(DATA)
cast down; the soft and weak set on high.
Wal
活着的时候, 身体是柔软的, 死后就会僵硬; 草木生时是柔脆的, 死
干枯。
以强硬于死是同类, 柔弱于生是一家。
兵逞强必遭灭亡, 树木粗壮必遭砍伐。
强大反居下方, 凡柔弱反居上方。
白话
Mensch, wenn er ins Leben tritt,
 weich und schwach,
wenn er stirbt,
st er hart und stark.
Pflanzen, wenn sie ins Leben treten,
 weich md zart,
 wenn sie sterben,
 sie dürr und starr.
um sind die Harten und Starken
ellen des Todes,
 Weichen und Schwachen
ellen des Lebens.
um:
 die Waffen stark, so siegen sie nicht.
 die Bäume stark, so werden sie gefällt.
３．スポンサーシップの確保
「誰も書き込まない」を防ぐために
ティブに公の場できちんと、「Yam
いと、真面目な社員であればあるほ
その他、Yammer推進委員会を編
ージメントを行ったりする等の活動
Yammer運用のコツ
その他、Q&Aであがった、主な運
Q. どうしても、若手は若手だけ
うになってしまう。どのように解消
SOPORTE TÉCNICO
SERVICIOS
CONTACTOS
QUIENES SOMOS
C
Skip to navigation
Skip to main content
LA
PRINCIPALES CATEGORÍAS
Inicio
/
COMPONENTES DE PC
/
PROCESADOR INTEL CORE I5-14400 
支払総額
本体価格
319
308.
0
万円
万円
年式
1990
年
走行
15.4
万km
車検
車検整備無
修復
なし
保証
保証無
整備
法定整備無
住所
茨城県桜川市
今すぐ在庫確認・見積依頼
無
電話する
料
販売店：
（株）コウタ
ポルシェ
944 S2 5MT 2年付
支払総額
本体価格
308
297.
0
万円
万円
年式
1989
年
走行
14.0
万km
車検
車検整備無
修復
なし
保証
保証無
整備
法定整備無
(End DATA)
_EXERCISE PROMPT_:
All entries are to be retyped with no difference from the original.

_REPLY TO THE TASK_:
cast down; the soft and weak set on high.
Wal
活着的时候, 身体是柔软的, 死后就会僵硬; 草木生时是柔脆的, 死
干枯。
以强硬于死是同类, 柔弱于生是一家。
兵逞强必遭灭亡, 树木粗壮必遭砍伐。
强大反居下方, 凡柔弱反居上方。
白话
Mensch, wenn er ins Leben tritt,
 weich und schwach,
wenn er stirbt,
st er hart und stark.
Pflanzen, wenn sie ins Leben treten,
 weich md zart,
 wenn sie sterben,
 sie dürr und starr.
um sind die Harten und Starken
ellen des Todes,
 Weichen und Schwachen
ellen des Lebens.
um:
 die Waffen stark, so siegen sie nicht.
 die Bäume stark, so werden sie gefällt.
３．スポンサーシップの確保
「誰も書き込まない」を防ぐために
ティブに公の場できちんと、「Yam
いと、真面目な社員であればあるほ
その他、Yammer推進委員会を編
ージメントを行ったりする等の活動
Yammer運用のコツ
その他、Q&Aであがった、主な運
Q. どうしても、若手は若手だけ
うになってしまう。どのように解消
SOPORTE TÉCNICO
SERVICIOS
CONTACTOS
QUIENES SOMOS
C
Skip to navigation
Skip to main content
LA
PRINCIPALES CATEGORÍAS
Inicio
/
COMPONENTES DE PC
/
PROCESADOR INTEL CORE I5-14400 
支払総額
本体価格
319
308.
0
万円
万円
年式
1990
年
走行
15.4
万km
車検
車検整備無
修復
なし
保証
保証無
整備
法定整備無
住所
茨城県桜川市
今すぐ在庫確認・見積依頼
無
電話する
料
販売店：
（株）コウタ
ポルシェ
944 S2 5MT 2年付
支払総額
本体価格
308
297.
0
万円
万円
年式
1989
年
走行
14.0
万km
車検
車検整備無
修復
なし
保証
保証無
整備
法定整備無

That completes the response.